──────── Exercise materials

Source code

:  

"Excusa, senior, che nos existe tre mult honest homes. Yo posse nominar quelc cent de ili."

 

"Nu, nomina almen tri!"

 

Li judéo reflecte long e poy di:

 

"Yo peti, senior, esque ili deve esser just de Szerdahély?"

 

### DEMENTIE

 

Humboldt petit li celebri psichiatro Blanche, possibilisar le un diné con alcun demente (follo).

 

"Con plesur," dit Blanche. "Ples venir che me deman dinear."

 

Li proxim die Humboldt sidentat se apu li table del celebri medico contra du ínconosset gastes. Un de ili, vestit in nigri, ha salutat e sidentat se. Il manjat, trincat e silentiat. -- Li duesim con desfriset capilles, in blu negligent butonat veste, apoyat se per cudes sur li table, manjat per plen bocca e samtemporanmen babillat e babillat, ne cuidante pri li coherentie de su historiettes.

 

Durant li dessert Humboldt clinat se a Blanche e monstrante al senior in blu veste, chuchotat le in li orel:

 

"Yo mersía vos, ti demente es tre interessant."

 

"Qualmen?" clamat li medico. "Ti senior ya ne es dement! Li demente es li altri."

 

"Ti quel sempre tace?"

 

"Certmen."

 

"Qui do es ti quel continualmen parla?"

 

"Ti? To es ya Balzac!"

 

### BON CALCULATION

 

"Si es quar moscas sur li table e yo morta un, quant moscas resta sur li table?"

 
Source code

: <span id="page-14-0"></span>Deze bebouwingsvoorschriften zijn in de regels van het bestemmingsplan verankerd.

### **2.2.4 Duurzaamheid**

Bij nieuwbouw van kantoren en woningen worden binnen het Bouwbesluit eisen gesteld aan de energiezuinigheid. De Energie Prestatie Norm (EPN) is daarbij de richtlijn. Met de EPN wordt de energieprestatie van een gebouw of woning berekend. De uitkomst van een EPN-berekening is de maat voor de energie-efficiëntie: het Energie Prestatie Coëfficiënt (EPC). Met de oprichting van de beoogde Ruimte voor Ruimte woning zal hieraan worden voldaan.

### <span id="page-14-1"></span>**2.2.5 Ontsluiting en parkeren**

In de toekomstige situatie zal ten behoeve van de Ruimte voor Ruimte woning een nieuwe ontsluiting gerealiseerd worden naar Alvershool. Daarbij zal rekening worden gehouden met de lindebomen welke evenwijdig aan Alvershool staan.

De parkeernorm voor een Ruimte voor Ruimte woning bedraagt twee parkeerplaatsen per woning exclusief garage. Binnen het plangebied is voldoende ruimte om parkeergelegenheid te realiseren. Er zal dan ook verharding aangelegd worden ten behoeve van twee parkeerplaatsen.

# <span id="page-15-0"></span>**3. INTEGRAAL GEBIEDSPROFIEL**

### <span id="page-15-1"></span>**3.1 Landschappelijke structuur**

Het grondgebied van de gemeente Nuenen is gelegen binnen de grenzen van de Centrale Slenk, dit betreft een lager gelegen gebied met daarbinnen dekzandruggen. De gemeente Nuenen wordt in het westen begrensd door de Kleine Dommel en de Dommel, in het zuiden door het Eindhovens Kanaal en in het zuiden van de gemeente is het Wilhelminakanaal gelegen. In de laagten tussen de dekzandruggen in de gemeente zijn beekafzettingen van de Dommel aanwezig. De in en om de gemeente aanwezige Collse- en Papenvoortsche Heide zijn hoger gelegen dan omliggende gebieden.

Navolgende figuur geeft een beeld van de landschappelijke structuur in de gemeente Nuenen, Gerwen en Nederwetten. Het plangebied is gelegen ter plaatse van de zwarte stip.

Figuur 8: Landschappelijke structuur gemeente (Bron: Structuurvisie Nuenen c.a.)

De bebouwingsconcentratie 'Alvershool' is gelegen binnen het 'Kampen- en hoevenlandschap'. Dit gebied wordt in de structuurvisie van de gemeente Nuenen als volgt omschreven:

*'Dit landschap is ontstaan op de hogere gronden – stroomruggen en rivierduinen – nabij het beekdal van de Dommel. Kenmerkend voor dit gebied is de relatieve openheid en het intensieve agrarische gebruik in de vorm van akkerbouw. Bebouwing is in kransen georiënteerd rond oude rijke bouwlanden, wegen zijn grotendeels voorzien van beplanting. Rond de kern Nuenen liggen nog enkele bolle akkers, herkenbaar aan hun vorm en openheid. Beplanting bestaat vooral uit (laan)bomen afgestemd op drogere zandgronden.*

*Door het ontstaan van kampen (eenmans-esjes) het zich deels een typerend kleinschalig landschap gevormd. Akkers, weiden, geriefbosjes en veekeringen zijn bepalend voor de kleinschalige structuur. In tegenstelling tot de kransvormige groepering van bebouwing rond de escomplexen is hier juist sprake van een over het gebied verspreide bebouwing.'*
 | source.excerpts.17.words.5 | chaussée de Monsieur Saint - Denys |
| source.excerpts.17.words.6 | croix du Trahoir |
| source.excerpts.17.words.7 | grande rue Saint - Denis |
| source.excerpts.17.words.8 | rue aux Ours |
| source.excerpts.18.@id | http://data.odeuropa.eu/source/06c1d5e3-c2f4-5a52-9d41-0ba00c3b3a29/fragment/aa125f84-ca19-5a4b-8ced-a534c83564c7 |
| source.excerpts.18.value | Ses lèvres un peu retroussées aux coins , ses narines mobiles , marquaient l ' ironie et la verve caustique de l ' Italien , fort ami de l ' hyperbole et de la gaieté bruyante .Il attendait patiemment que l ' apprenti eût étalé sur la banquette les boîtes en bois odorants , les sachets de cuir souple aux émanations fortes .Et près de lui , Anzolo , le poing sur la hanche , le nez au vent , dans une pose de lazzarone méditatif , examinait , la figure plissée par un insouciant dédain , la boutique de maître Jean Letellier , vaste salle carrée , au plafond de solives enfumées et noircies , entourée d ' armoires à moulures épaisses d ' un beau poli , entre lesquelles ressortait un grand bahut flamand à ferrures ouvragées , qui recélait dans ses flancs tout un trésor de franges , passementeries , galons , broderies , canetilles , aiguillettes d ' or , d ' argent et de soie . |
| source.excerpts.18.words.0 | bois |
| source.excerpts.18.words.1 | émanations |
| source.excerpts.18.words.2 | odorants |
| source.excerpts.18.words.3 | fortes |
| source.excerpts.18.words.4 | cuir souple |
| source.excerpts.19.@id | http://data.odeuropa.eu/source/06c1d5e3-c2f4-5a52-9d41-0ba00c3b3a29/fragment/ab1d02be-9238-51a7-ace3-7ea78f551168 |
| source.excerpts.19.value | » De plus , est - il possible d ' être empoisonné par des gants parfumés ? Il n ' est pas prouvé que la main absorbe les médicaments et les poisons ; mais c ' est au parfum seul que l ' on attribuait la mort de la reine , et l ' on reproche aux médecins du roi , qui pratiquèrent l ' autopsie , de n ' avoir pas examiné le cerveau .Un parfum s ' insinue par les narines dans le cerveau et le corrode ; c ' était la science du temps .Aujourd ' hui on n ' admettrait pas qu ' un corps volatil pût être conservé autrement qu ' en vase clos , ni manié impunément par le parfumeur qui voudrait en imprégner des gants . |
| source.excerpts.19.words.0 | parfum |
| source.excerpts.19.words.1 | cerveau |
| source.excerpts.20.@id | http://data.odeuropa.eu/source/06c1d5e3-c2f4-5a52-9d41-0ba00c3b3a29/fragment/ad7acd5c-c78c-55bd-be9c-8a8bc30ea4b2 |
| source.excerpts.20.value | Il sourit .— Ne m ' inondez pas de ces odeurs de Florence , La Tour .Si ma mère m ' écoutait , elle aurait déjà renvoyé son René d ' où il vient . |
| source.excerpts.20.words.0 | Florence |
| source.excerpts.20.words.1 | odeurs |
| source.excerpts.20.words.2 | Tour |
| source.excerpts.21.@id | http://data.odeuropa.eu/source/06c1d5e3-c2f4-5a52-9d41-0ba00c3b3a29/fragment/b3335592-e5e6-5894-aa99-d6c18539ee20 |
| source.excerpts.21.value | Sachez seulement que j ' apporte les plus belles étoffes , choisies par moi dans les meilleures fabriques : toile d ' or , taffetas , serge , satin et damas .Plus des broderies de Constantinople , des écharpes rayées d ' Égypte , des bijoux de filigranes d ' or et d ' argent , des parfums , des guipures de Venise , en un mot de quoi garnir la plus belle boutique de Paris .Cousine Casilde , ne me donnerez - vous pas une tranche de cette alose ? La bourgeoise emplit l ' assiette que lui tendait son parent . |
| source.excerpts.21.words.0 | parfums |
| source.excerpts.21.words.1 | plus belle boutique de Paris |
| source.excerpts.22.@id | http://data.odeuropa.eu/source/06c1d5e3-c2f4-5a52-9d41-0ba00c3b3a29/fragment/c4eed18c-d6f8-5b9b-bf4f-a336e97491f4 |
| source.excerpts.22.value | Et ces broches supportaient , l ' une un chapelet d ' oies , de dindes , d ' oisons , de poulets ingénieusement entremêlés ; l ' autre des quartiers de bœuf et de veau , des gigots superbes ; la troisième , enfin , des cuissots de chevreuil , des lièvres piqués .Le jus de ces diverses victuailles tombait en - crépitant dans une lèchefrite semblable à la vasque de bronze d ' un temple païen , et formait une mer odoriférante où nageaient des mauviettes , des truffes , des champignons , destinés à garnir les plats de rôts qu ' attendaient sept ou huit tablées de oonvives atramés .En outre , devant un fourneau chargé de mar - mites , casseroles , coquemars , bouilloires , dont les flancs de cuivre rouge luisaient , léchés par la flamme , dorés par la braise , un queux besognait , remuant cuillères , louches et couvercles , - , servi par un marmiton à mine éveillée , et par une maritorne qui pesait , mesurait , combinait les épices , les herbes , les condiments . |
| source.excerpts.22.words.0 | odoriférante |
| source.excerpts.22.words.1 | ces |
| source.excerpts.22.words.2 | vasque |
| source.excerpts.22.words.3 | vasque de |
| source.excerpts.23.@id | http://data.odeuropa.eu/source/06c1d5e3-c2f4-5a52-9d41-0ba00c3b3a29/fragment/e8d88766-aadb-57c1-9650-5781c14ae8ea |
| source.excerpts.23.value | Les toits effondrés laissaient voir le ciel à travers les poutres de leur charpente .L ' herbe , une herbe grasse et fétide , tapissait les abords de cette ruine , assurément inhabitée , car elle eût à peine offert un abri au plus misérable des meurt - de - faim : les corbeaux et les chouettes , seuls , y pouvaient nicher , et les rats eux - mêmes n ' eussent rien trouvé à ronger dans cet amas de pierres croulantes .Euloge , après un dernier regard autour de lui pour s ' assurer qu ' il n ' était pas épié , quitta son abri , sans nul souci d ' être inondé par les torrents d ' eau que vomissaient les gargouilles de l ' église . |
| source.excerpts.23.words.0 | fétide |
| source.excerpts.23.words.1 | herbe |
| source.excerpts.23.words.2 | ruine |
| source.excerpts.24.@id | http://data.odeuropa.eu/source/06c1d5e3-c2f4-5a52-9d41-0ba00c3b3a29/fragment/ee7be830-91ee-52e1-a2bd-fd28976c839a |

────────────────

#### [About this exercise]
Reproduce every line in the records above that contains the word "cerveau".

#### [Solution to this exercise]
| source.excerpts.19.value | » De plus , est - il possible d ' être empoisonné par des gants parfumés ? Il n ' est pas prouvé que la main absorbe les médicaments et les poisons ; mais c ' est au parfum seul que l ' on attribuait la mort de la reine , et l ' on reproche aux médecins du roi , qui pratiquèrent l ' autopsie , de n ' avoir pas examiné le cerveau .Un parfum s ' insinue par les narines dans le cerveau et le corrode ; c ' était la science du temps .Aujourd ' hui on n ' admettrait pas qu ' un corps volatil pût être conservé autrement qu ' en vase clos , ni manié impunément par le parfumeur qui voudrait en imprégner des gants . |
| source.excerpts.19.words.1 | cerveau |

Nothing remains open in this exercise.